MRD is a term used to describe a very small number of cancer cells that remain in the body during or after treatment. MRD testing detects tiny amounts of circulating tumor DNA (ctDNA), which are fragments of genetic material shed by cancer cells into the tissue or bloodstream. Think of ctDNA like breadcrumbs left behind by cancer cells in your body. Standard imaging scans, like mammograms or ultrasound, can only detect tumors once they’ve grown large enough to be visible, but MRD testing can identify cancer DNA at much lower levels, even before a tumor is seen using imaging technology. MRD testing may play a role in helping to plan your treatment, find out how well your treatment is working or see if the cancer has come back.
Understanding Different Types of MRD Tests
Knowing the differences between MRD tests can help you and your doctor determine which one may be right for you. MRD testing falls into two categories based on whether or not a tumor tissue sample is used.
Tumor-informed tests analyze a sample of your tumor collected during a biopsy or surgery to identify mutations, or changes in the DNA, that drive cancer growth. Each person’s cancer carries a combination of mutations that differs from anyone else’s. This unique genetic profile of your cancer can be referenced when analyzing blood samples to detect ctDNA molecules that contain any of these mutations, enabling you and your doctor to track how well a treatment is working and to detect any signs that the cancer is returning. This personalized approach makes the test highly specific — reducing false positives (when people are incorrectly shown to have a disease) and improving accuracy in detecting residual cancer and recurrence.
Tumor-naive tests, on the other hand, do not require a baseline tumor sample. Instead, they analyze blood for a panel of commonly observed cancer-related mutations. This makes them more accessible, especially for patients without stored tumor tissue. However, because they are not tailored to an individual’s unique tumor profile, they may be less sensitive at detecting minimal residual disease, especially at very low levels, because they are screening for a wide range of mutations that may not be relevant to a specific patient. As a result, this can increase the risk of false negatives. Tumor-naive tests remain an important tool, especially for patients without a stored tumor sample.
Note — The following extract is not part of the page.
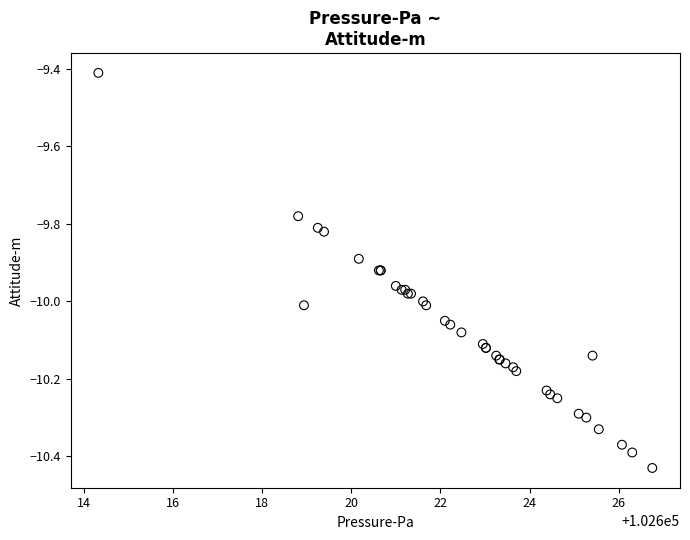

What Y value in the scatter plot is closest to -9?

-9.4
It’s important to note MRD testing is not a replacement for imaging — tools like MRIs, CT scans or mammograms remain critical in monitoring for signs of disease or recurrence. However, MRD may be a complement to routine scans by helping look for biological signs of cancer returning earlier, prompting closer monitoring or additional imaging. Meanwhile, imaging confirms and localizes any potential regrowth of tumors, so doctors can see where cancer may be present to assess the need for treatment. Using both tools together allows for earlier intervention and more personalized care decisions.
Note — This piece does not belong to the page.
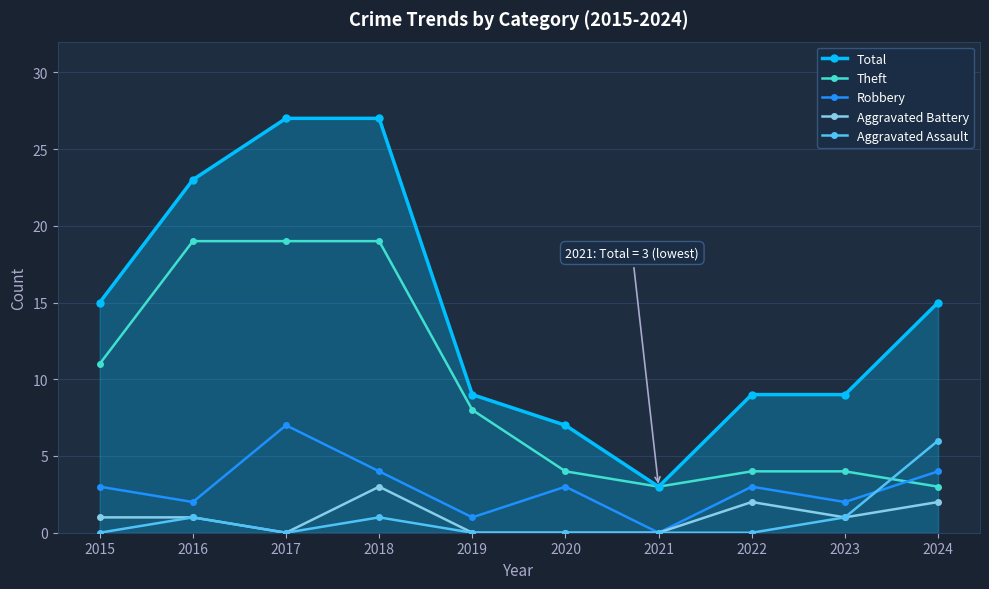

How many lines are shown in the chart?

5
How MRD Testing Can Impact Your Care
- If MRD is negative: This indicates no cancer DNA was found in your blood, suggesting that the current risk of recurrence is low.
- If MRD is positive: This may indicate residual cancer cells were found in your blood, helping your doctor decide whether additional treatment or closer monitoring is needed.
While MRD testing is not part of the standard of care for breast cancer at this time, it’s a good idea to discuss with your doctor whether MRD testing may be right for you and if it fits into your overall care plan as a recent study demonstrated that this method of testing ctDNA may not be reliable for patients that have undergone neoadjuvant therapy. In some cases, it may result in falsely reporting that the cancer is gone when in fact it is not.
The Future of MRD in Breast Cancer Care
MRD testing can provide additional information to doctors as they work to track and manage someone’s breast cancer and risk of recurrence. Tests including MRD can help to further personalize the future of breast cancer care. By detecting cancer DNA at extremely low levels, MRD testing is one option that might allow for earlier intervention and more tailored treatment strategies.
As research advances, MRD is expanding its role in breast cancer care, providing patients and doctors with real-time insights into disease progression. Innovations like this are paving the way for more proactive and individualized approaches to treatment, bringing us closer to improved outcomes and greater peace of mind for patients.
MRD is not currently in breast cancer care guidelines. Researchers are still studying how MRD may play a role in breast cancer care. Talk to your doctor about what tests may be appropriate for you.